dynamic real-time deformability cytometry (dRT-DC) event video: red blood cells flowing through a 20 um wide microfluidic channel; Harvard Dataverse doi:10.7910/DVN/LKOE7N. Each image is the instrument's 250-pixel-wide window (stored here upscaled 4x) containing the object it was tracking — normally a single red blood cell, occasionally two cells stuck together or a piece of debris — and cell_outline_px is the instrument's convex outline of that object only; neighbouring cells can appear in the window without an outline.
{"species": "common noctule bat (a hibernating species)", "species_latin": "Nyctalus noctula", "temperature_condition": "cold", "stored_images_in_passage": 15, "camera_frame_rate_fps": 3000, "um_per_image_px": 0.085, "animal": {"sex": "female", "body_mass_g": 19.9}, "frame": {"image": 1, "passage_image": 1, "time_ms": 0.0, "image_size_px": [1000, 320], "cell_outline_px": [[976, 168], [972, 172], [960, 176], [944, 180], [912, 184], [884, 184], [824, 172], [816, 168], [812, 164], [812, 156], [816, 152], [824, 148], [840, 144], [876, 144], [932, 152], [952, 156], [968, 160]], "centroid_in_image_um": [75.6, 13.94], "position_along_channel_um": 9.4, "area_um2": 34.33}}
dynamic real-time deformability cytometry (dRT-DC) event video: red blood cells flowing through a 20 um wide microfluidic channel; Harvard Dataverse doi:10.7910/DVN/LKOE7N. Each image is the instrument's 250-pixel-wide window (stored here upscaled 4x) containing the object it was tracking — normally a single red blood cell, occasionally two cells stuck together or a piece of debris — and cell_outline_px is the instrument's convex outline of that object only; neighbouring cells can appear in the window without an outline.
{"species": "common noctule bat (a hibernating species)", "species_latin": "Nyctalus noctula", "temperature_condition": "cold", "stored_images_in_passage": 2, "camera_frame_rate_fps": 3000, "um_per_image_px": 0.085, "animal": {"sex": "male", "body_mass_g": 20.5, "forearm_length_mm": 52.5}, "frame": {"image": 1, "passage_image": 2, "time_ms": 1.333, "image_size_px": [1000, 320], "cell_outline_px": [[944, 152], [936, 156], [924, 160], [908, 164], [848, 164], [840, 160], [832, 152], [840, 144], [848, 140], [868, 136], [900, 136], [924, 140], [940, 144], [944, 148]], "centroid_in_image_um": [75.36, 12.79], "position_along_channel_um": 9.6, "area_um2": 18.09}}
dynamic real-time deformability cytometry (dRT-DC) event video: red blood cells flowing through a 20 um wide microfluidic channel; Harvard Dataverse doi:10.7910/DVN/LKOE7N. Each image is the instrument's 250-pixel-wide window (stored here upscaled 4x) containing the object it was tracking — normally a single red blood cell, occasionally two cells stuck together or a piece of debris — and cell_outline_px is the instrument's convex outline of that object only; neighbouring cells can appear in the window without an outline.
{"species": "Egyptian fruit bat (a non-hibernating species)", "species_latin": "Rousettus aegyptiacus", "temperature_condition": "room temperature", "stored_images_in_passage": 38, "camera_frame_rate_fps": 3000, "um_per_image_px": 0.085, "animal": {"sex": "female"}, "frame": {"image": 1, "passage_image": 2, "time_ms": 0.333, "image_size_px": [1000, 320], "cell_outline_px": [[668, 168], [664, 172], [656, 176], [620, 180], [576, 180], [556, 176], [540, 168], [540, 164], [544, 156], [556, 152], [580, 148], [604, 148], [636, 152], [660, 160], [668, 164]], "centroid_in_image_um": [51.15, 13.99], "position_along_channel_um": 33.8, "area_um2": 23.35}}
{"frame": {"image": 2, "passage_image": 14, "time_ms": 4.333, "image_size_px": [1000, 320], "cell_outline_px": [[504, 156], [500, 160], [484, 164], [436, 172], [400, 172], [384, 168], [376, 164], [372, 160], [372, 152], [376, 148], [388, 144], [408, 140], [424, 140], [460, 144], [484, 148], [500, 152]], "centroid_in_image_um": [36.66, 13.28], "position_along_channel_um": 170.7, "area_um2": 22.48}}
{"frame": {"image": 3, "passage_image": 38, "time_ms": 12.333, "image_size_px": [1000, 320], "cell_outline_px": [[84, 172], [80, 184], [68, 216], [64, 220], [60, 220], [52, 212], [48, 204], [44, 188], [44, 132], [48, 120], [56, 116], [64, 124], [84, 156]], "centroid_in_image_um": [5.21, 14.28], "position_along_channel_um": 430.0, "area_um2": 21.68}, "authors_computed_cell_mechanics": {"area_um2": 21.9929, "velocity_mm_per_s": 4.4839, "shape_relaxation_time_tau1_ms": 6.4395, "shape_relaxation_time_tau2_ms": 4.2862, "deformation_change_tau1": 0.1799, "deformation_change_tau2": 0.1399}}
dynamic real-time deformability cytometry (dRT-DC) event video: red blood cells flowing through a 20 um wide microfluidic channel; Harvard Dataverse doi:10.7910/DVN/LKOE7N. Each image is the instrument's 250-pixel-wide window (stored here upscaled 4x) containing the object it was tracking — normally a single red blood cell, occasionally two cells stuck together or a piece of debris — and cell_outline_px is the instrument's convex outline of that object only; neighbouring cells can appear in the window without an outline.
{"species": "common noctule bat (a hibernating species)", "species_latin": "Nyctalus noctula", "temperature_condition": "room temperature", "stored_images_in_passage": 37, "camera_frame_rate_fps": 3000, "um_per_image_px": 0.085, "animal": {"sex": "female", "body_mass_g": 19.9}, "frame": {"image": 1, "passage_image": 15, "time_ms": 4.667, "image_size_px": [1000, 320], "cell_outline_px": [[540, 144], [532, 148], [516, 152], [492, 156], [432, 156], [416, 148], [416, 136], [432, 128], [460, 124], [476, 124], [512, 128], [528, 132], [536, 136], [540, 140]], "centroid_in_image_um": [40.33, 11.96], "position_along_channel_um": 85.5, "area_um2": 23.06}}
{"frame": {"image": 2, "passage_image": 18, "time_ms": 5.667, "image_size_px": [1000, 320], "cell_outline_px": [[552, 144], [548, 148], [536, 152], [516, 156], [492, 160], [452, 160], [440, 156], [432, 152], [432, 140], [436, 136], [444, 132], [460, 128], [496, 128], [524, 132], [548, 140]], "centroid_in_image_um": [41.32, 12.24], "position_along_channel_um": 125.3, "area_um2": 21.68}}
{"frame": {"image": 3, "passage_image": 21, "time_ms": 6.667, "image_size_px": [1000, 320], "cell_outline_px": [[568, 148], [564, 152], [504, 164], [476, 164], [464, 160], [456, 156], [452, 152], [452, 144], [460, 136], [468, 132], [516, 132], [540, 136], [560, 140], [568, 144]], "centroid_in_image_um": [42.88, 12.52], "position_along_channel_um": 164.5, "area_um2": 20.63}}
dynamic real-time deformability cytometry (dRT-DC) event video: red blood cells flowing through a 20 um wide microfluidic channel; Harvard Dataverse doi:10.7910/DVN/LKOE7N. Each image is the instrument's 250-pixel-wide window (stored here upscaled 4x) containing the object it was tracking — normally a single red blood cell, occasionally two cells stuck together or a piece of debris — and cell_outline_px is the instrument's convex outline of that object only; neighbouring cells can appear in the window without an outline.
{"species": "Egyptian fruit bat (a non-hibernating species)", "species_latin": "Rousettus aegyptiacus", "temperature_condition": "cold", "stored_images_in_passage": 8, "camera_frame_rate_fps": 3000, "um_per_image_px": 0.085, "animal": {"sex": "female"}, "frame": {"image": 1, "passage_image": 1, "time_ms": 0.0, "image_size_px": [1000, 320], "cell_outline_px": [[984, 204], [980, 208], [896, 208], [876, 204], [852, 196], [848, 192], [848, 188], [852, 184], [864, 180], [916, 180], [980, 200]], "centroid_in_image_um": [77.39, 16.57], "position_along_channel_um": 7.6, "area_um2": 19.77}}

####################

Directions:
Write out all the data again, exactly as it appears.

Task answer:
dynamic real-time deformability cytometry (dRT-DC) event video: red blood cells flowing through a 20 um wide microfluidic channel; Harvard Dataverse doi:10.7910/DVN/LKOE7N. Each image is the instrument's 250-pixel-wide window (stored here upscaled 4x) containing the object it was tracking — normally a single red blood cell, occasionally two cells stuck together or a piece of debris — and cell_outline_px is the instrument's convex outline of that object only; neighbouring cells can appear in the window without an outline.
{"species": "common noctule bat (a hibernating species)", "species_latin": "Nyctalus noctula", "temperature_condition": "cold", "stored_images_in_passage": 15, "camera_frame_rate_fps": 3000, "um_per_image_px": 0.085, "animal": {"sex": "female", "body_mass_g": 19.9}, "frame": {"image": 1, "passage_image": 1, "time_ms": 0.0, "image_size_px": [1000, 320], "cell_outline_px": [[976, 168], [972, 172], [960, 176], [944, 180], [912, 184], [884, 184], [824, 172], [816, 168], [812, 164], [812, 156], [816, 152], [824, 148], [840, 144], [876, 144], [932, 152], [952, 156], [968, 160]], "centroid_in_image_um": [75.6, 13.94], "position_along_channel_um": 9.4, "area_um2": 34.33}}
dynamic real-time deformability cytometry (dRT-DC) event video: red blood cells flowing through a 20 um wide microfluidic channel; Harvard Dataverse doi:10.7910/DVN/LKOE7N. Each image is the instrument's 250-pixel-wide window (stored here upscaled 4x) containing the object it was tracking — normally a single red blood cell, occasionally two cells stuck together or a piece of debris — and cell_outline_px is the instrument's convex outline of that object only; neighbouring cells can appear in the window without an outline.
{"species": "common noctule bat (a hibernating species)", "species_latin": "Nyctalus noctula", "temperature_condition": "cold", "stored_images_in_passage": 2, "camera_frame_rate_fps": 3000, "um_per_image_px": 0.085, "animal": {"sex": "male", "body_mass_g": 20.5, "forearm_length_mm": 52.5}, "frame": {"image": 1, "passage_image": 2, "time_ms": 1.333, "image_size_px": [1000, 320], "cell_outline_px": [[944, 152], [936, 156], [924, 160], [908, 164], [848, 164], [840, 160], [832, 152], [840, 144], [848, 140], [868, 136], [900, 136], [924, 140], [940, 144], [944, 148]], "centroid_in_image_um": [75.36, 12.79], "position_along_channel_um": 9.6, "area_um2": 18.09}}
dynamic real-time deformability cytometry (dRT-DC) event video: red blood cells flowing through a 20 um wide microfluidic channel; Harvard Dataverse doi:10.7910/DVN/LKOE7N. Each image is the instrument's 250-pixel-wide window (stored here upscaled 4x) containing the object it was tracking — normally a single red blood cell, occasionally two cells stuck together or a piece of debris — and cell_outline_px is the instrument's convex outline of that object only; neighbouring cells can appear in the window without an outline.
{"species": "Egyptian fruit bat (a non-hibernating species)", "species_latin": "Rousettus aegyptiacus", "temperature_condition": "room temperature", "stored_images_in_passage": 38, "camera_frame_rate_fps": 3000, "um_per_image_px": 0.085, "animal": {"sex": "female"}, "frame": {"image": 1, "passage_image": 2, "time_ms": 0.333, "image_size_px": [1000, 320], "cell_outline_px": [[668, 168], [664, 172], [656, 176], [620, 180], [576, 180], [556, 176], [540, 168], [540, 164], [544, 156], [556, 152], [580, 148], [604, 148], [636, 152], [660, 160], [668, 164]], "centroid_in_image_um": [51.15, 13.99], "position_along_channel_um": 33.8, "area_um2": 23.35}}
{"frame": {"image": 2, "passage_image": 14, "time_ms": 4.333, "image_size_px": [1000, 320], "cell_outline_px": [[504, 156], [500, 160], [484, 164], [436, 172], [400, 172], [384, 168], [376, 164], [372, 160], [372, 152], [376, 148], [388, 144], [408, 140], [424, 140], [460, 144], [484, 148], [500, 152]], "centroid_in_image_um": [36.66, 13.28], "position_along_channel_um": 170.7, "area_um2": 22.48}}
{"frame": {"image": 3, "passage_image": 38, "time_ms": 12.333, "image_size_px": [1000, 320], "cell_outline_px": [[84, 172], [80, 184], [68, 216], [64, 220], [60, 220], [52, 212], [48, 204], [44, 188], [44, 132], [48, 120], [56, 116], [64, 124], [84, 156]], "centroid_in_image_um": [5.21, 14.28], "position_along_channel_um": 430.0, "area_um2": 21.68}, "authors_computed_cell_mechanics": {"area_um2": 21.9929, "velocity_mm_per_s": 4.4839, "shape_relaxation_time_tau1_ms": 6.4395, "shape_relaxation_time_tau2_ms": 4.2862, "deformation_change_tau1": 0.1799, "deformation_change_tau2": 0.1399}}
dynamic real-time deformability cytometry (dRT-DC) event video: red blood cells flowing through a 20 um wide microfluidic channel; Harvard Dataverse doi:10.7910/DVN/LKOE7N. Each image is the instrument's 250-pixel-wide window (stored here upscaled 4x) containing the object it was tracking — normally a single red blood cell, occasionally two cells stuck together or a piece of debris — and cell_outline_px is the instrument's convex outline of that object only; neighbouring cells can appear in the window without an outline.
{"species": "common noctule bat (a hibernating species)", "species_latin": "Nyctalus noctula", "temperature_condition": "room temperature", "stored_images_in_passage": 37, "camera_frame_rate_fps": 3000, "um_per_image_px": 0.085, "animal": {"sex": "female", "body_mass_g": 19.9}, "frame": {"image": 1, "passage_image": 15, "time_ms": 4.667, "image_size_px": [1000, 320], "cell_outline_px": [[540, 144], [532, 148], [516, 152], [492, 156], [432, 156], [416, 148], [416, 136], [432, 128], [460, 124], [476, 124], [512, 128], [528, 132], [536, 136], [540, 140]], "centroid_in_image_um": [40.33, 11.96], "position_along_channel_um": 85.5, "area_um2": 23.06}}
{"frame": {"image": 2, "passage_image": 18, "time_ms": 5.667, "image_size_px": [1000, 320], "cell_outline_px": [[552, 144], [548, 148], [536, 152], [516, 156], [492, 160], [452, 160], [440, 156], [432, 152], [432, 140], [436, 136], [444, 132], [460, 128], [496, 128], [524, 132], [548, 140]], "centroid_in_image_um": [41.32, 12.24], "position_along_channel_um": 125.3, "area_um2": 21.68}}
{"frame": {"image": 3, "passage_image": 21, "time_ms": 6.667, "image_size_px": [1000, 320], "cell_outline_px": [[568, 148], [564, 152], [504, 164], [476, 164], [464, 160], [456, 156], [452, 152], [452, 144], [460, 136], [468, 132], [516, 132], [540, 136], [560, 140], [568, 144]], "centroid_in_image_um": [42.88, 12.52], "position_along_channel_um": 164.5, "area_um2": 20.63}}
dynamic real-time deformability cytometry (dRT-DC) event video: red blood cells flowing through a 20 um wide microfluidic channel; Harvard Dataverse doi:10.7910/DVN/LKOE7N. Each image is the instrument's 250-pixel-wide window (stored here upscaled 4x) containing the object it was tracking — normally a single red blood cell, occasionally two cells stuck together or a piece of debris — and cell_outline_px is the instrument's convex outline of that object only; neighbouring cells can appear in the window without an outline.
{"species": "Egyptian fruit bat (a non-hibernating species)", "species_latin": "Rousettus aegyptiacus", "temperature_condition": "cold", "stored_images_in_passage": 8, "camera_frame_rate_fps": 3000, "um_per_image_px": 0.085, "animal": {"sex": "female"}, "frame": {"image": 1, "passage_image": 1, "time_ms": 0.0, "image_size_px": [1000, 320], "cell_outline_px": [[984, 204], [980, 208], [896, 208], [876, 204], [852, 196], [848, 192], [848, 188], [852, 184], [864, 180], [916, 180], [980, 200]], "centroid_in_image_um": [77.39, 16.57], "position_along_channel_um": 7.6, "area_um2": 19.77}}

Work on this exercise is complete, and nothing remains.